Di kabupaten Kuantan Singingi (Kuansing) misalnya. Sebagai salah satu sentra perkebunan karet di Riau, anjloknya harga karet telah berdampak massif terhadap geliat perekonomian masyarakat di sana.
Soalnya, harga karet yang tadinya bertengger di angka Rp13ribu-Rp14 ribu perkilogram, melorot menjadi sekitar Rp7ribu-8 ribu perkilogram.
Tak aneh jika kemudian, minat masyarakat Kuansing untuk membudidayakan tanaman itu menjadi berkurang. Kalau tahun 2013 luas areal kebun Karet di sana masih menembus angka di atas 100 ribu hektar, sejak dua tahun belakangan luasan itu menyusut menjadi 60 ribuan hektar.
Realita ini tak pelak menjadi dagangan politisi untuk menarik perhatian masyarakat yang bakal berhadapan dengan pemilihan Bupati Kuansing tahun depan.
Adalah Suhardiman Amby yang menawarkan janji untuk meningkatkan potensi karet di Kuansing, tentu kalau dia terpiih menjadi Bupati.

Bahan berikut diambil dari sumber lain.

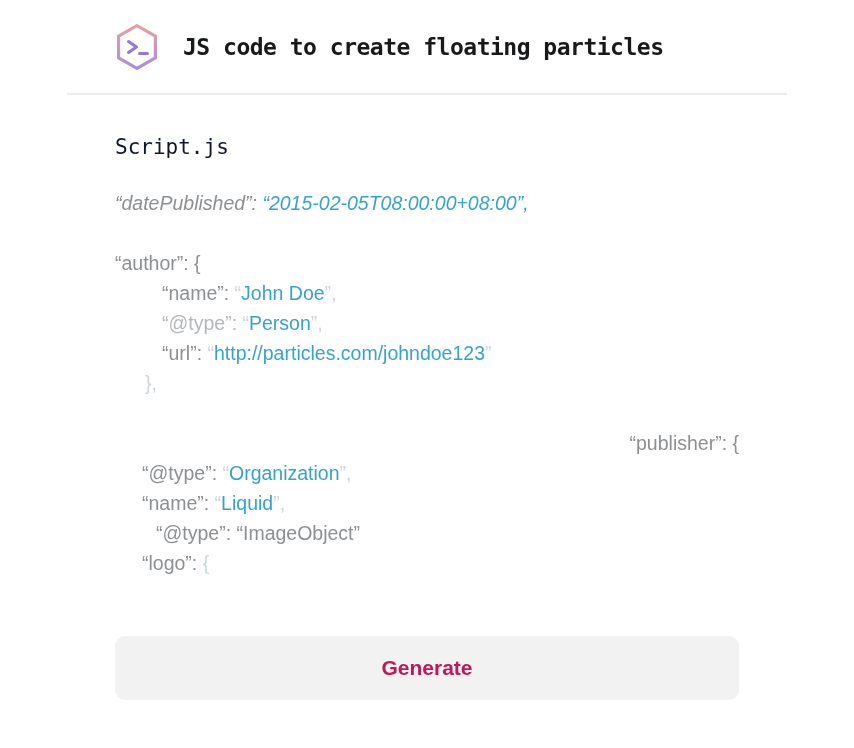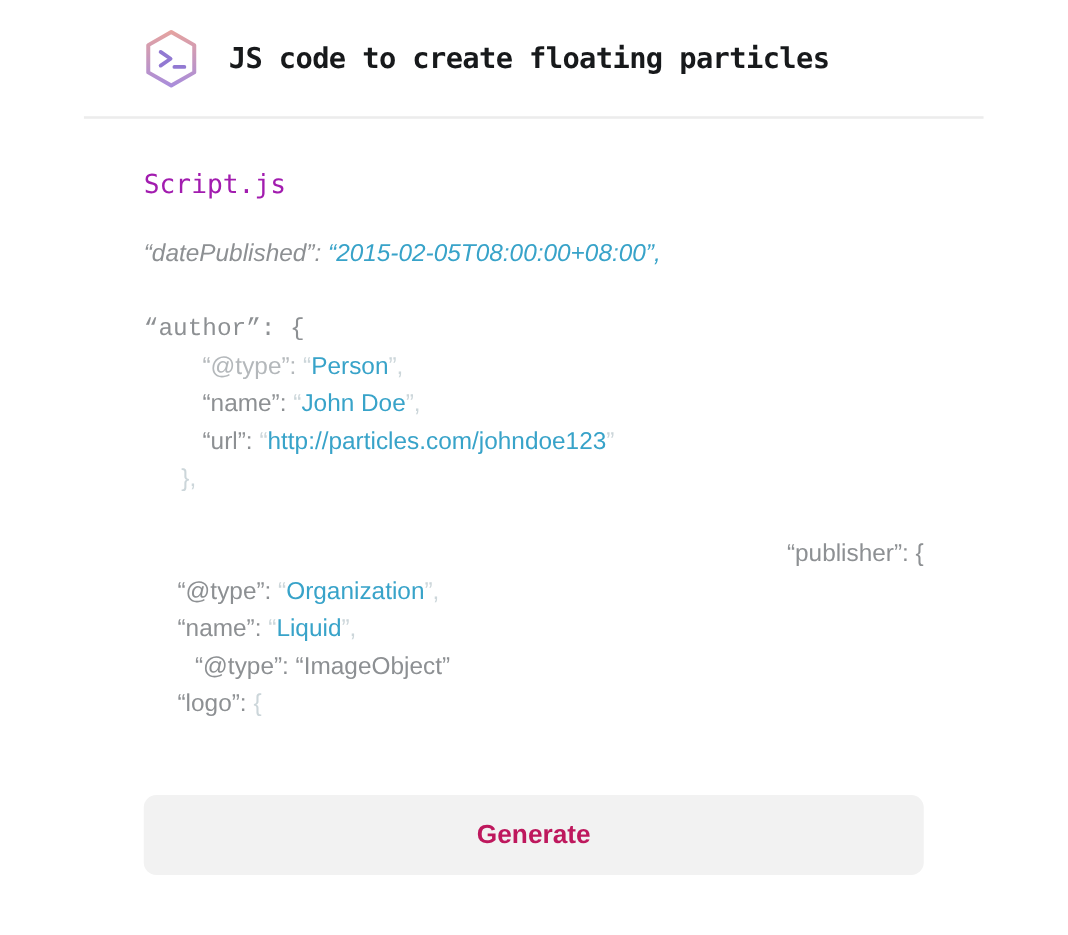--- a/index.html
+++ b/index.html
@@ -40,7 +40,7 @@
   .main{padding:40px 48px 0 48px;}
   .file-name{
     font-family:"DejaVu Sans Mono","Liberation Mono",monospace;
-    font-size:21px;font-weight:500;color:#a21caf;
+    font-size:21px;font-weight:500;color:#0f172a;
     line-height:25px;margin-bottom:28px;
   }
   .code-block{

"Saat ini kan kondisinya sangat miris. Selain luasan lahan yang berkurang, harganya juga jatuh. Padahal turunan Karet kan bisa dimanfaatkan untuk industri rumah tangga," kata tokoh masyarakat Kuansing ini kepada Gatra.com.
Menurut Suhardiman saat ini petani Karet butuh bimbingan supaya bisa mengelola karet dari hulu hingga hilir.
Selama ini kata politisi Hanura itu, banyak petani mengelolah karet hanya pada bagian hulu. Pola tersebut membuat upaya mencari added value (nilai tambah) dari tanaman karet sukar dilakukan.
"Kalau pasar hulu sampai hilir telah kita kuasai, saya yakin industri karet Kabupaten Kuansing akan lebih maju dari sebelumnya," katanya.
Suhardiman menyebut, tanpa adanya perubahan cara pandang dalam mengelolah Karet, dia khawatir tanaman itu benar-benar dianggap tidak memiliki prospek ekonomi. Kalau sudah begitu cara pikir petaninya, mau tak mau cepat atau lambat komoditi ini akan ditinggalkan masyarakat.